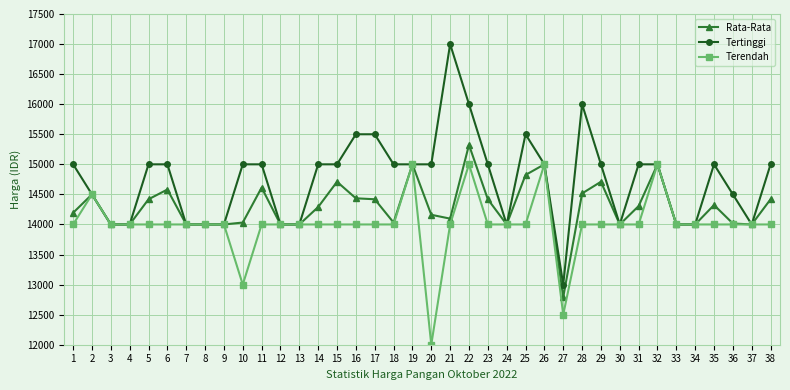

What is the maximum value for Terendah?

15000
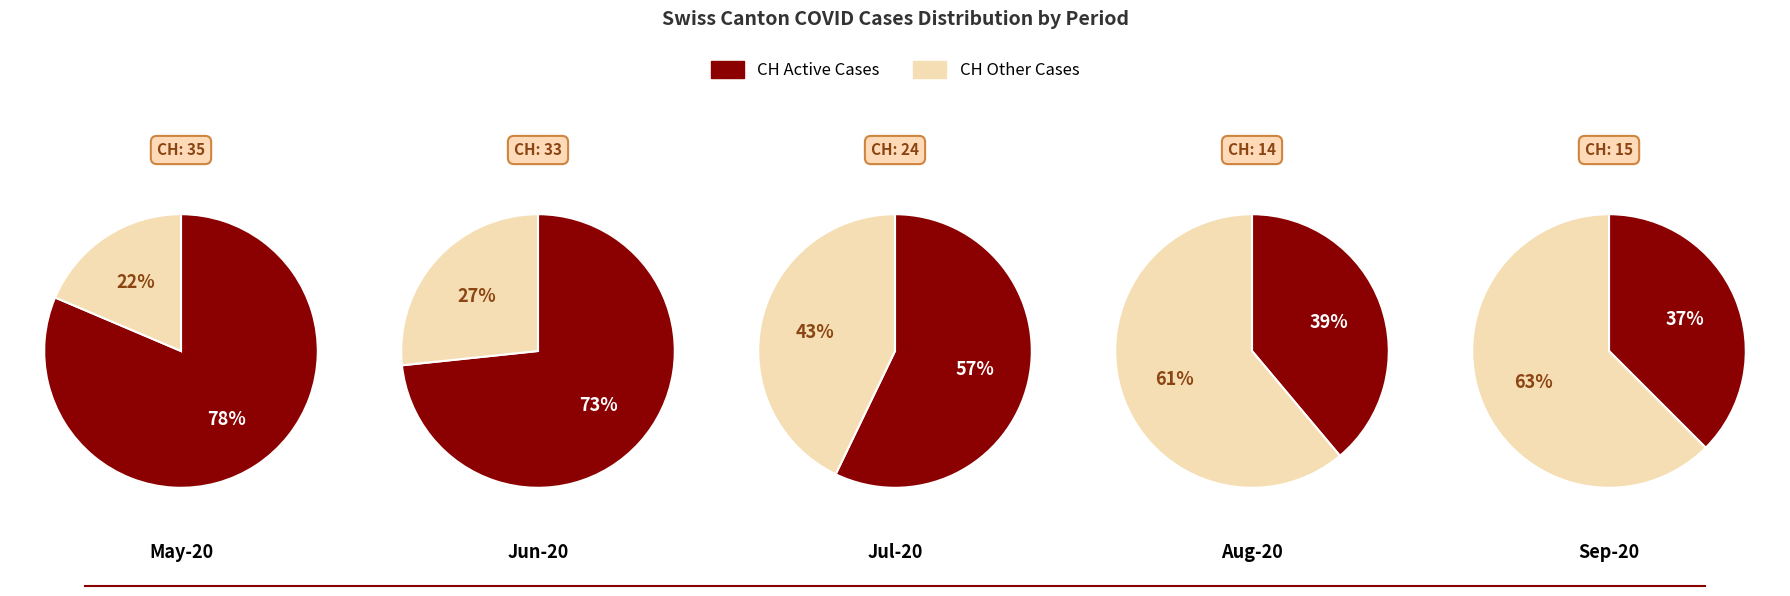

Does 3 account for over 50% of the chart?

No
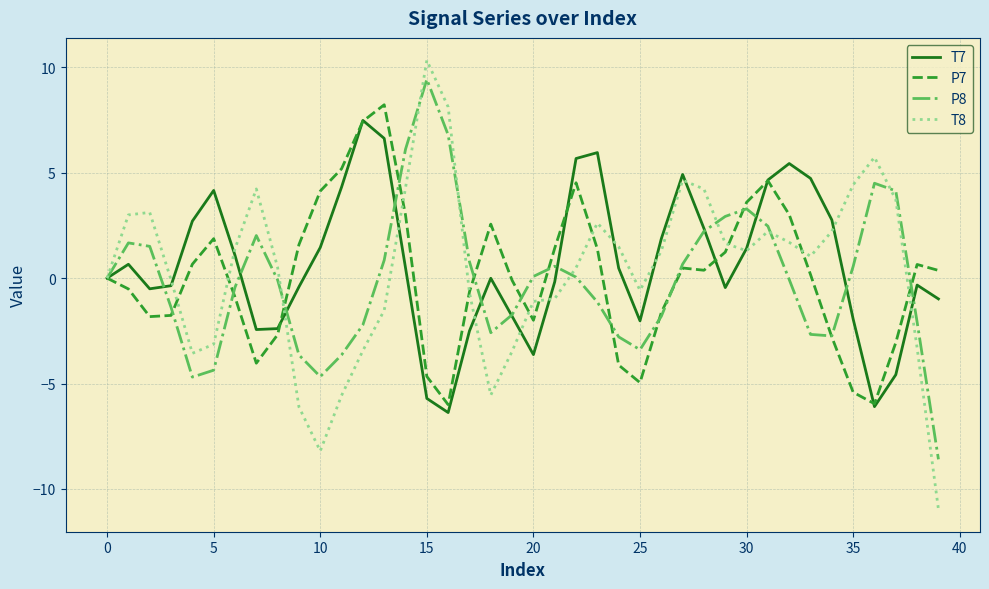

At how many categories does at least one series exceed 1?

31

──────────

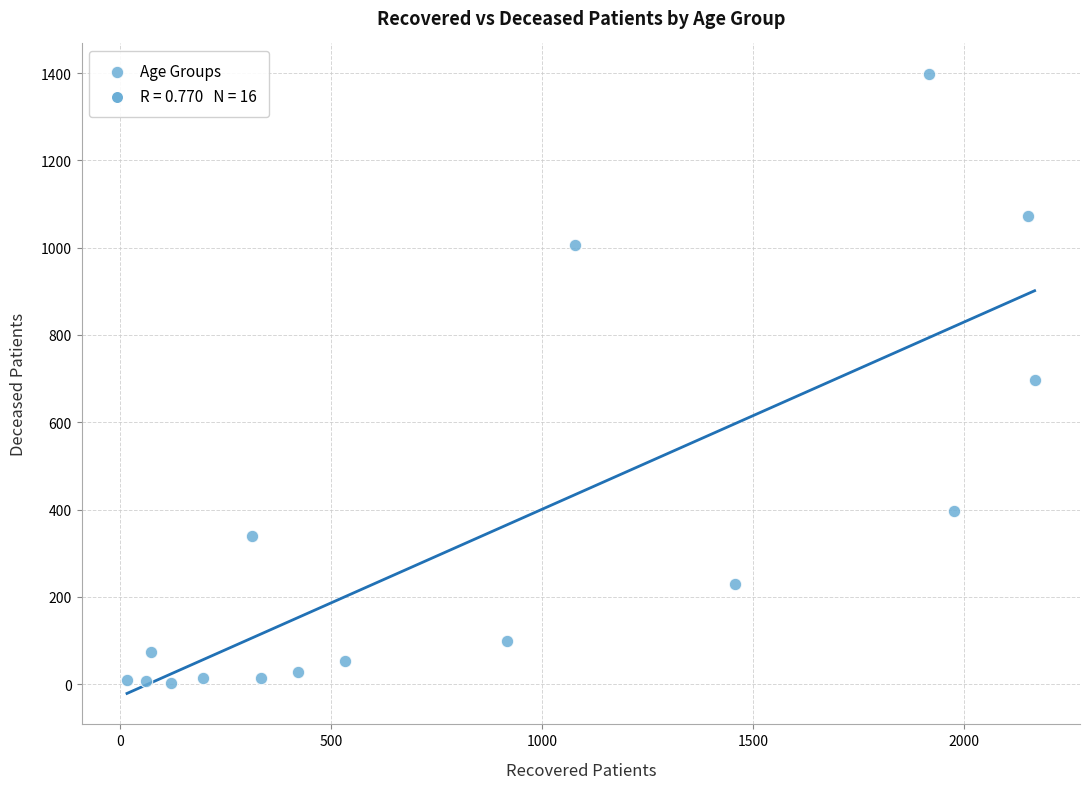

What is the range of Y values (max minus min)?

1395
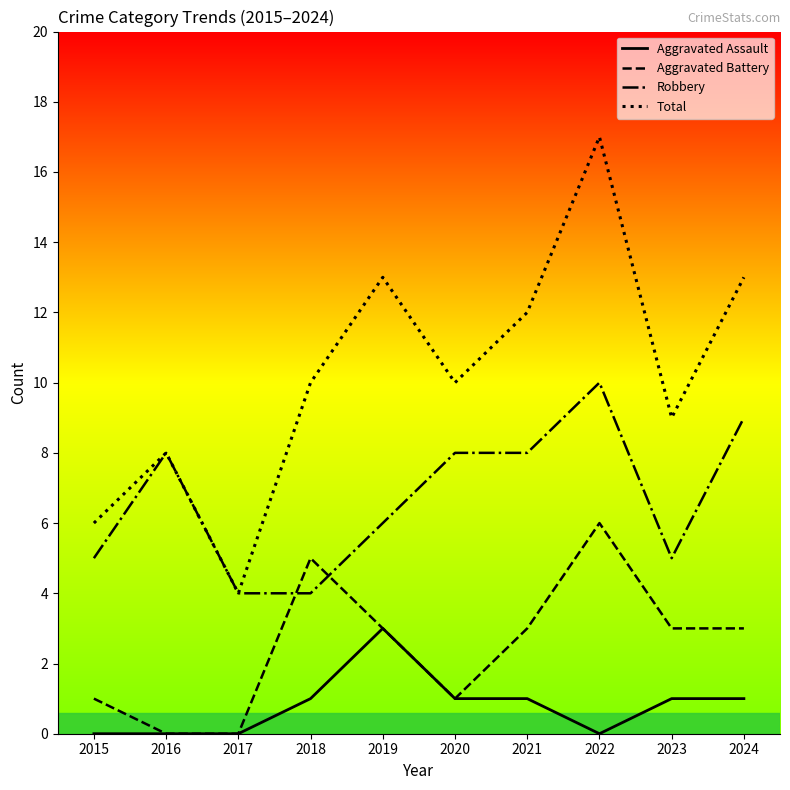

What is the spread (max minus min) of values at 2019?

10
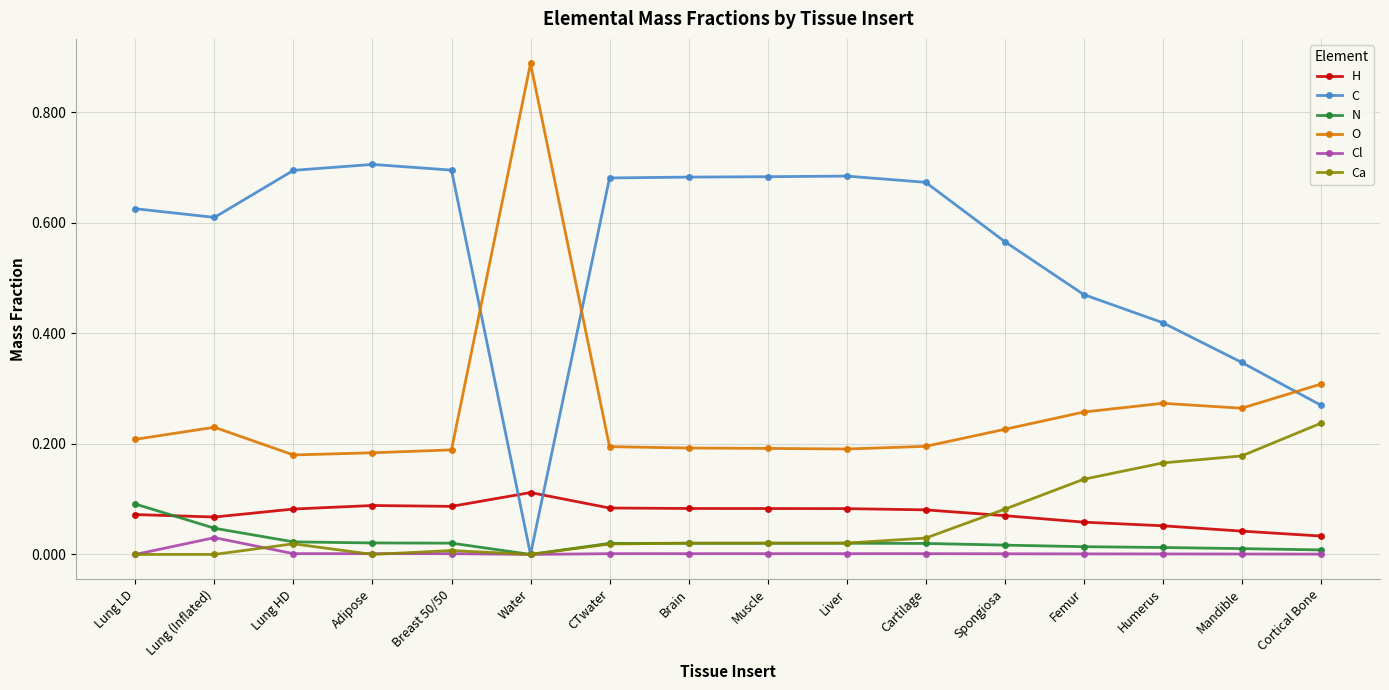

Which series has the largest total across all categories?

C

──────────

Rewrite the stretch of rows from the line containing "What is the maximum value for Terendah?" through the line containing "At how many", changing "chart" to "graph" and keeping everything else the same. Leave out the pictures.

WRITTEN SOLUTION:
What is the maximum value for Terendah?

15000

Does 3 account for over 50% of the graph?

No

At how many categories does at least one series exceed 1?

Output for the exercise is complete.